## WHAT THE EXERCISE ASKS
Copy out the passage on transformations to improve streets below, word for word and in full.

PASSAGE PROVIDED START


  7. A SYSTEM OF TRANSFORMATIONS TO IMPROVE STREETS.
    For blocks whose space is not good, broad kinds of transformations may be applied: Examples of typically useful transformations include (1) methods which change pedestrian-car ratio, (2) which create pure pedestrian streets in some blocks (3) in some cases wider sidewalks, (4) more asymmetries between sidewalks and cars (5) which create crossing movement of pedestrians and cars (6) which create half blocks, (7) which create pedestrian streets in the middle flanked by automobile traffic (8) which create small streets where both pedestrians and cars are comfortable; (9) which create zones where cars and pedestrians freely mix without danger (10) which create small loops of car movement entering into pedestrian intense zones. (11) innovative use of small taxis, and small buses in new configurations. All these examples exist as successful items in the present urban structure of the 600 blocks, but the good cases are vastly outweighed by the bad cases.

PASSAGE PROVIDED END
DATASET EXTRACT START

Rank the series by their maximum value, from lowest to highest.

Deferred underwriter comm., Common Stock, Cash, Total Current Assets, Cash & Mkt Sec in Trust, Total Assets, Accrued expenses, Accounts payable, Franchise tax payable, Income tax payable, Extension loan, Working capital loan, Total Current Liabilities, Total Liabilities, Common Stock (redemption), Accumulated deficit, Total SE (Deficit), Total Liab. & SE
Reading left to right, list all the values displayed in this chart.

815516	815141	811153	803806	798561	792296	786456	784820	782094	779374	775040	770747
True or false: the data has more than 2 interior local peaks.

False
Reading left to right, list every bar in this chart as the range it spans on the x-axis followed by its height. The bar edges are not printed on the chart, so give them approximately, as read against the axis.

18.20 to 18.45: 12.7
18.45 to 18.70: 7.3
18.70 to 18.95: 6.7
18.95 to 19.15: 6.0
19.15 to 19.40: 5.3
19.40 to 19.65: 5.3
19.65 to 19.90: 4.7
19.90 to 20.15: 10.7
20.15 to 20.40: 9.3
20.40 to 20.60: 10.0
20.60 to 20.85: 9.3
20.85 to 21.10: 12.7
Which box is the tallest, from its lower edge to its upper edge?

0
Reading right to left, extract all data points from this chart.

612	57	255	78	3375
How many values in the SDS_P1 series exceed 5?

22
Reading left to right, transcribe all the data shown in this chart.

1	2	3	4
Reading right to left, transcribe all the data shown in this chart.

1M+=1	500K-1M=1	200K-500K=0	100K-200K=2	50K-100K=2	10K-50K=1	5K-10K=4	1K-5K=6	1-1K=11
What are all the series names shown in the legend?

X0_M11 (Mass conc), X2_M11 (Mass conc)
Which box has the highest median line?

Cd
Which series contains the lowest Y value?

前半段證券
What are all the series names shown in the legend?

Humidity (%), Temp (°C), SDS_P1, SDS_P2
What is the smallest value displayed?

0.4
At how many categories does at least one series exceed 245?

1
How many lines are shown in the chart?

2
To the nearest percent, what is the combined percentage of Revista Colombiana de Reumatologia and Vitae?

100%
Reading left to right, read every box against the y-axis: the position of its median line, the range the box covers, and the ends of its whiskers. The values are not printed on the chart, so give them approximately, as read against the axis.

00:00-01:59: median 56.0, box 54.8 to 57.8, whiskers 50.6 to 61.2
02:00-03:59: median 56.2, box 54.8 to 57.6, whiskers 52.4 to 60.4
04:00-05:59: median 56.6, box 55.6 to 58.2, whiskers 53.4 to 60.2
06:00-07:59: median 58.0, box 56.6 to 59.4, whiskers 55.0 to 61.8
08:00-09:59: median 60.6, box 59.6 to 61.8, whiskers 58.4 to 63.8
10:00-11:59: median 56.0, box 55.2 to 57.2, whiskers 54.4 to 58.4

DATASET EXTRACT END

## COMPLETED EXERCISE

  7. A SYSTEM OF TRANSFORMATIONS TO IMPROVE STREETS.
    For blocks whose space is not good, broad kinds of transformations may be applied: Examples of typically useful transformations include (1) methods which change pedestrian-car ratio, (2) which create pure pedestrian streets in some blocks (3) in some cases wider sidewalks, (4) more asymmetries between sidewalks and cars (5) which create crossing movement of pedestrians and cars (6) which create half blocks, (7) which create pedestrian streets in the middle flanked by automobile traffic (8) which create small streets where both pedestrians and cars are comfortable; (9) which create zones where cars and pedestrians freely mix without danger (10) which create small loops of car movement entering into pedestrian intense zones. (11) innovative use of small taxis, and small buses in new configurations. All these examples exist as successful items in the present urban structure of the 600 blocks, but the good cases are vastly outweighed by the bad cases.